(Try it):
In the listing below, locate the lines that hold "root" and copy them.

(Input for this task):
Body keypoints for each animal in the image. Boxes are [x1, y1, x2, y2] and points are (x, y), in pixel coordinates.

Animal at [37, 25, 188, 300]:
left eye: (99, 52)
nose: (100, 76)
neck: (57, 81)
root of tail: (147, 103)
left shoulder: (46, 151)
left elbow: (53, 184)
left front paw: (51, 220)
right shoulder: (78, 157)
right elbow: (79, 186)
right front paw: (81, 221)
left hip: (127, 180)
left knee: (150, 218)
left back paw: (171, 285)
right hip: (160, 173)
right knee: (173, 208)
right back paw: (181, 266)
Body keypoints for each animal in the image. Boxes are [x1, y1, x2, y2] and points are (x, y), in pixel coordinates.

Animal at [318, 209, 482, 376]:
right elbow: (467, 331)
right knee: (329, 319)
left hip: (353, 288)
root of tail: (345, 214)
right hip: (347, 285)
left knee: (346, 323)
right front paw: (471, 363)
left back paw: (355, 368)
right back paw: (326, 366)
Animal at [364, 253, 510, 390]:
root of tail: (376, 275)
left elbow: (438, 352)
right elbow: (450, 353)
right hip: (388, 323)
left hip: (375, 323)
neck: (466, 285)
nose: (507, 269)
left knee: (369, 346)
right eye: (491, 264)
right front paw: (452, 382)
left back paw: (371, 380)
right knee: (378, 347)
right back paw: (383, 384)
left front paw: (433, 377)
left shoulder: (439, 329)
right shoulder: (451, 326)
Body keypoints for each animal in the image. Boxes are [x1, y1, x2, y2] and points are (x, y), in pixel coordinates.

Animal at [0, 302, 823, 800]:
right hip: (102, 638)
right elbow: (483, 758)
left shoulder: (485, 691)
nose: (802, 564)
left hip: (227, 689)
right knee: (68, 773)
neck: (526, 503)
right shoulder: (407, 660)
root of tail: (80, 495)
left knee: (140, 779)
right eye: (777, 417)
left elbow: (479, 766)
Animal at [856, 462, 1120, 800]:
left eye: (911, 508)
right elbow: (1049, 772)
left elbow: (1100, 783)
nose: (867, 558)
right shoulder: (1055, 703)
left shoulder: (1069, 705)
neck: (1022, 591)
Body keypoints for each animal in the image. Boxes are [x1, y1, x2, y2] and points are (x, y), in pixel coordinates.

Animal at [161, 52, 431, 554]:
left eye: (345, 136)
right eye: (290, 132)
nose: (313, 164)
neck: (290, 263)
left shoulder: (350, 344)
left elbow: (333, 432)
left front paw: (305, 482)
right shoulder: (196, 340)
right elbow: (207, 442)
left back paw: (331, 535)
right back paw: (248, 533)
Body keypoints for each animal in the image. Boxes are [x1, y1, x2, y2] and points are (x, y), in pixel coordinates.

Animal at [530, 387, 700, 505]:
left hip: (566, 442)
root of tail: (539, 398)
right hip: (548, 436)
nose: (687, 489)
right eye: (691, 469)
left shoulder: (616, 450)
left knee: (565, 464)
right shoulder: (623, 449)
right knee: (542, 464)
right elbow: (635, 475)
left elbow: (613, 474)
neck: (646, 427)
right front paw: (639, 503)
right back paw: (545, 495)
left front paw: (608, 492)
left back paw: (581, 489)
* * *
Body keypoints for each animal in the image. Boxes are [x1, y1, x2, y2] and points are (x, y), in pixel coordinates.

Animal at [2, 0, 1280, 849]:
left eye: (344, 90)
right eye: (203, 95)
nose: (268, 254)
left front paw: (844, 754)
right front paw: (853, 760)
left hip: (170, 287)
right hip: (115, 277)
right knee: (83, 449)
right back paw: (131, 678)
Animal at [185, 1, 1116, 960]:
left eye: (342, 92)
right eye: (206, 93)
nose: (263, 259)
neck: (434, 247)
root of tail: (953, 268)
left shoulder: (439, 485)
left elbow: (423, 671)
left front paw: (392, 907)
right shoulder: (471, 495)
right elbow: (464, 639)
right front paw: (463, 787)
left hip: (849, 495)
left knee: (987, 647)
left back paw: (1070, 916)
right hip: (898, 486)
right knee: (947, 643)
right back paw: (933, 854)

(Exercise solution):
root of tail: (147, 103)
root of tail: (345, 214)
root of tail: (376, 275)
root of tail: (80, 495)
root of tail: (539, 398)
root of tail: (953, 268)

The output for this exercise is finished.